Have Fun, Just Don't Blow Anything Up
"Theo Gray's Mad Science - Experiments That You Can Do At Home, But Probably Shouldn't" is one of the most entertaining books I've read in a long time. It is filled with just the kind of cool stuff you wish you'd been allowed to do in high school if only the insurance would have covered it. Most of the 50+ experiments contained in the book could easily maim or kill the incautious, but would be so much fun if you pulled them off.
Mr. Gray shows you how to do things like make titanium in your backyard, make glass from sand, melt just about anything, make salt from pure sodium and chlorine gas, and shrink coins by passing current through them. But don't touch the bank of 12,000 volt capacitors used to shrink the coins. The smallest touch will kill you, so he says, and I'm not going to doubt him.

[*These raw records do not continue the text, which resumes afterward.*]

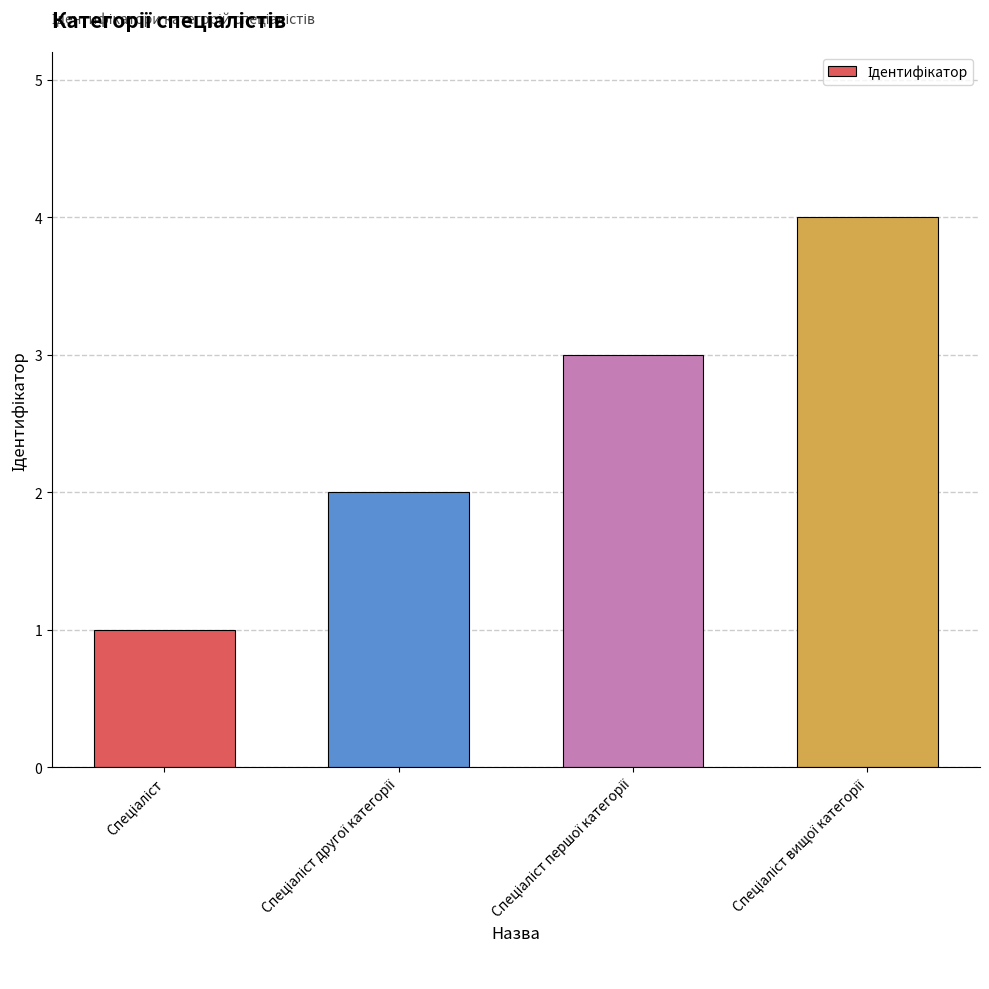

What is the sum of all values?

10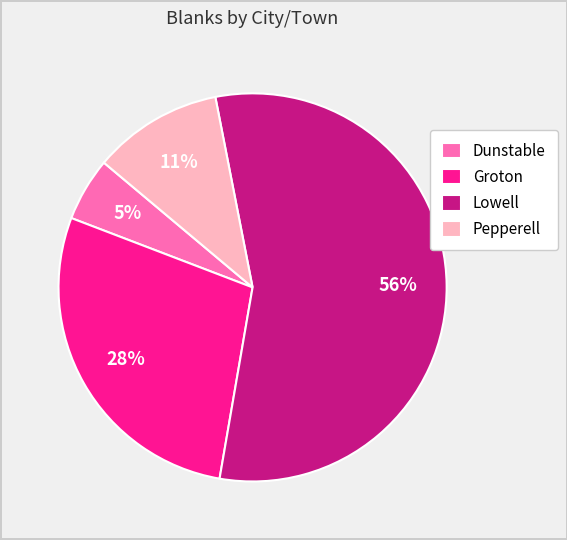

The Dunstable slice represents 5% of the pie. True or false?

True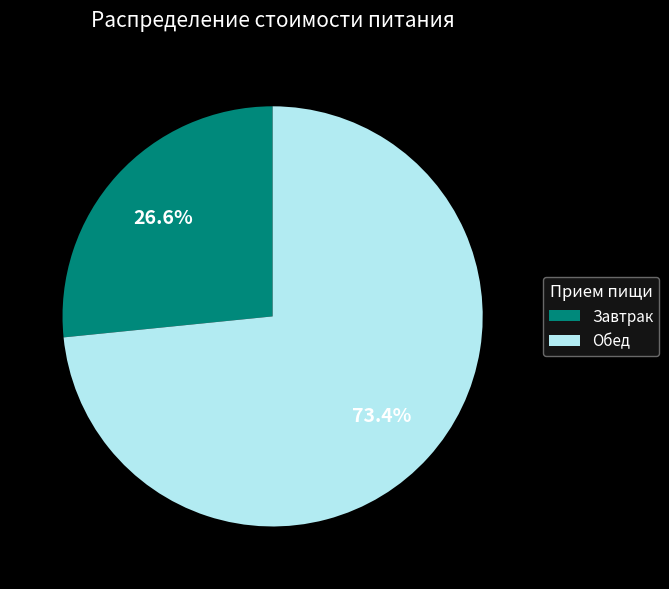

Rank the categories by value from highest to lowest.

Обед, Завтрак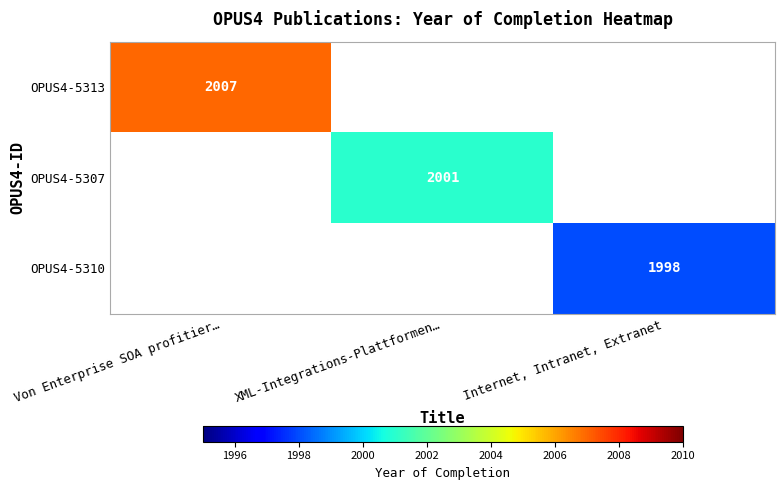

The value of OPUS4-5307 at XML-Integrations-Plattformen… is 2001. True or false?

True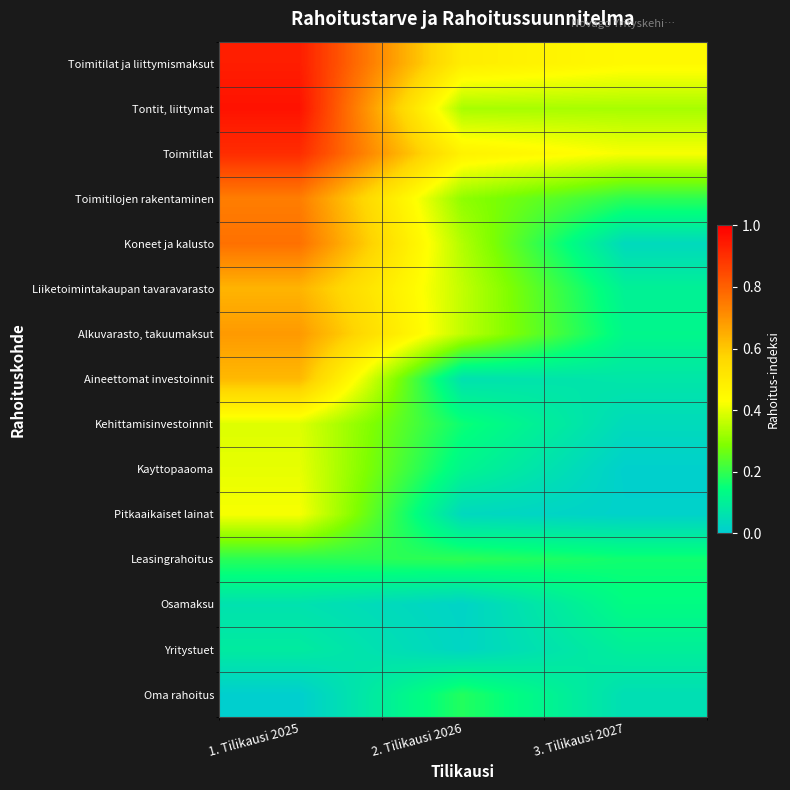

Which label corresponds to the smallest value in the chart?

1. Tilikausi 2025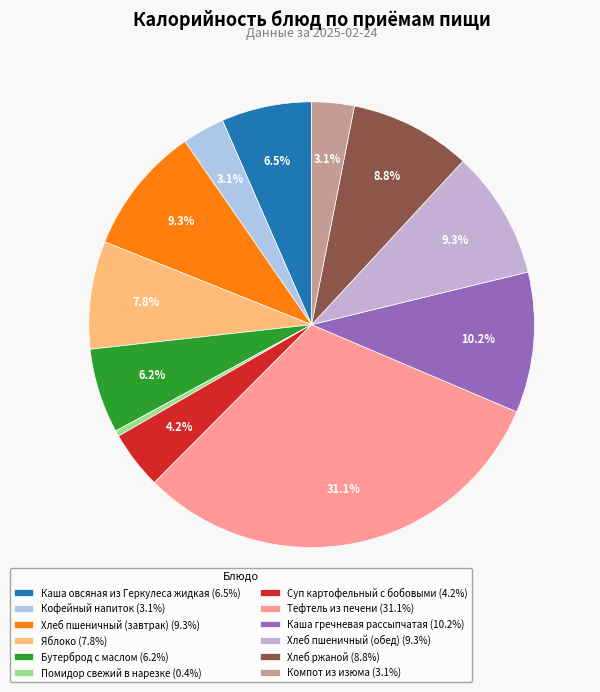

To the nearest percent, what is the difference between the largest and smallest slice percentages?

31%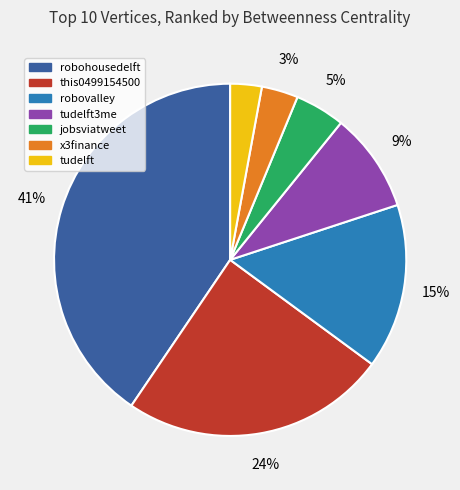

To the nearest percent, what is the average slice percentage?

14%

Few of the experiments are practical, cheap or easy, and all of them require some knowledge of chemistry and/or engineering, but that doesn't keep the book from being fun to read. Mr. Gray's pithy commentary, accompanied by beautiful photographs, are enough to keep you turning the pages wondering if you really might be able to make your own trick metal coffee spoons that melt in the coffee and send them to your kid brother as a prank. Just don't breathe the mercury vapors from that engine you're building and everything should be fine.
So long as you remember to steer clear of the capacitors.